**Exercise aim**
Gather each line in the rows below that contains the word "seine", and copy every such line in full.

━━━━━ Extracted material ━━━━━

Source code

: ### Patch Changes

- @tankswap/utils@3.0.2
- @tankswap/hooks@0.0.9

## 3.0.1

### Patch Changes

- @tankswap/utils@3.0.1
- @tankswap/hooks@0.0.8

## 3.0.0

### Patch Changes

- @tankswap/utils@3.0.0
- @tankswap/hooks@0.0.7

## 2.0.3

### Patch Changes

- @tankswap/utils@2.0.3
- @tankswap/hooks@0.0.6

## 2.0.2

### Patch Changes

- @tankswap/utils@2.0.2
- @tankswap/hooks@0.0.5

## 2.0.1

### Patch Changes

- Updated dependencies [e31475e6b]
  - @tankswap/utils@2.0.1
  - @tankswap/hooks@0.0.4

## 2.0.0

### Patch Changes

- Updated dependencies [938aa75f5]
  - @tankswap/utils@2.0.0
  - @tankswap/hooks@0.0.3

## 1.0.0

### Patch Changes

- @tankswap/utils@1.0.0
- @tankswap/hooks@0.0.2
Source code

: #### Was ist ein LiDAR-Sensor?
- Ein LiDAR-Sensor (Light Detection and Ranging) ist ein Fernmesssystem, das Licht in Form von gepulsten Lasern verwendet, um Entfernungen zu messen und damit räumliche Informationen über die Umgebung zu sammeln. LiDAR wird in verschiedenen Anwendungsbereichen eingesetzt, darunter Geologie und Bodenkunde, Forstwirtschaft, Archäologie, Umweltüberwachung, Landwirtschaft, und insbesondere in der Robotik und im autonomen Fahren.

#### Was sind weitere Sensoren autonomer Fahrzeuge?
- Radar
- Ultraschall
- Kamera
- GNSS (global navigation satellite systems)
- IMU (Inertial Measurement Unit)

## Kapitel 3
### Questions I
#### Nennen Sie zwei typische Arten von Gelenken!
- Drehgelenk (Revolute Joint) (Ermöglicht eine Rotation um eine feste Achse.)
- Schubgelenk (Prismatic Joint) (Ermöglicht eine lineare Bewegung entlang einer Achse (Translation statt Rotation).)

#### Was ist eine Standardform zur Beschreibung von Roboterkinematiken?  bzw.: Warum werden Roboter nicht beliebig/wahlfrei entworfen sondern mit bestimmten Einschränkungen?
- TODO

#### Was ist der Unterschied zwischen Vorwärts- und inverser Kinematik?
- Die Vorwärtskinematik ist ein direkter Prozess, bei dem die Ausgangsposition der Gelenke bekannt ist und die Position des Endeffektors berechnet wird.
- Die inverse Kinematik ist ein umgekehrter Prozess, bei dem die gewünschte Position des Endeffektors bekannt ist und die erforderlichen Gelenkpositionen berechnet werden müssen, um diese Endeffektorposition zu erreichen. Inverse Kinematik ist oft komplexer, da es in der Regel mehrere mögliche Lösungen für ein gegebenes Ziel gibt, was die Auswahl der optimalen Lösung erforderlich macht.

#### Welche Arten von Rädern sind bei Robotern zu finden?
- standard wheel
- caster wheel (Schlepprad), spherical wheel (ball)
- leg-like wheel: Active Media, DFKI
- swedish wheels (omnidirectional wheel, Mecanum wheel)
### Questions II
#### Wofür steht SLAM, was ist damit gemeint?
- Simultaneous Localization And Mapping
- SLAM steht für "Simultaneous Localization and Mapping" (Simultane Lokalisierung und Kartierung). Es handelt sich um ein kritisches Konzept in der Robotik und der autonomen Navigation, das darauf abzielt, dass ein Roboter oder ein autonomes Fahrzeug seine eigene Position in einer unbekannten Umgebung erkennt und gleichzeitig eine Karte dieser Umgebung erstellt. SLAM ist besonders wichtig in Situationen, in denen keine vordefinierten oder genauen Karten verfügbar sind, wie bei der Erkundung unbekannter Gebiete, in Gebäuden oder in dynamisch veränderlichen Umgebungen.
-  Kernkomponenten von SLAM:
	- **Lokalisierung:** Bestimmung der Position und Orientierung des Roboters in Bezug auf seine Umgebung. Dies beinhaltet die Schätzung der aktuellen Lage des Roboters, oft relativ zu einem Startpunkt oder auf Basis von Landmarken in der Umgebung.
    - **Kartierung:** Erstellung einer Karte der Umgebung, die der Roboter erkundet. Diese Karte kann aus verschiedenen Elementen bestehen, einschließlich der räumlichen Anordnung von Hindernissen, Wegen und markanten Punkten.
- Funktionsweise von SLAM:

━━━━━

**Answer for the task**
- SLAM steht für "Simultaneous Localization and Mapping" (Simultane Lokalisierung und Kartierung). Es handelt sich um ein kritisches Konzept in der Robotik und der autonomen Navigation, das darauf abzielt, dass ein Roboter oder ein autonomes Fahrzeug seine eigene Position in einer unbekannten Umgebung erkennt und gleichzeitig eine Karte dieser Umgebung erstellt. SLAM ist besonders wichtig in Situationen, in denen keine vordefinierten oder genauen Karten verfügbar sind, wie bei der Erkundung unbekannter Gebiete, in Gebäuden oder in dynamisch veränderlichen Umgebungen.
	- **Lokalisierung:** Bestimmung der Position und Orientierung des Roboters in Bezug auf seine Umgebung. Dies beinhaltet die Schätzung der aktuellen Lage des Roboters, oft relativ zu einem Startpunkt oder auf Basis von Landmarken in der Umgebung.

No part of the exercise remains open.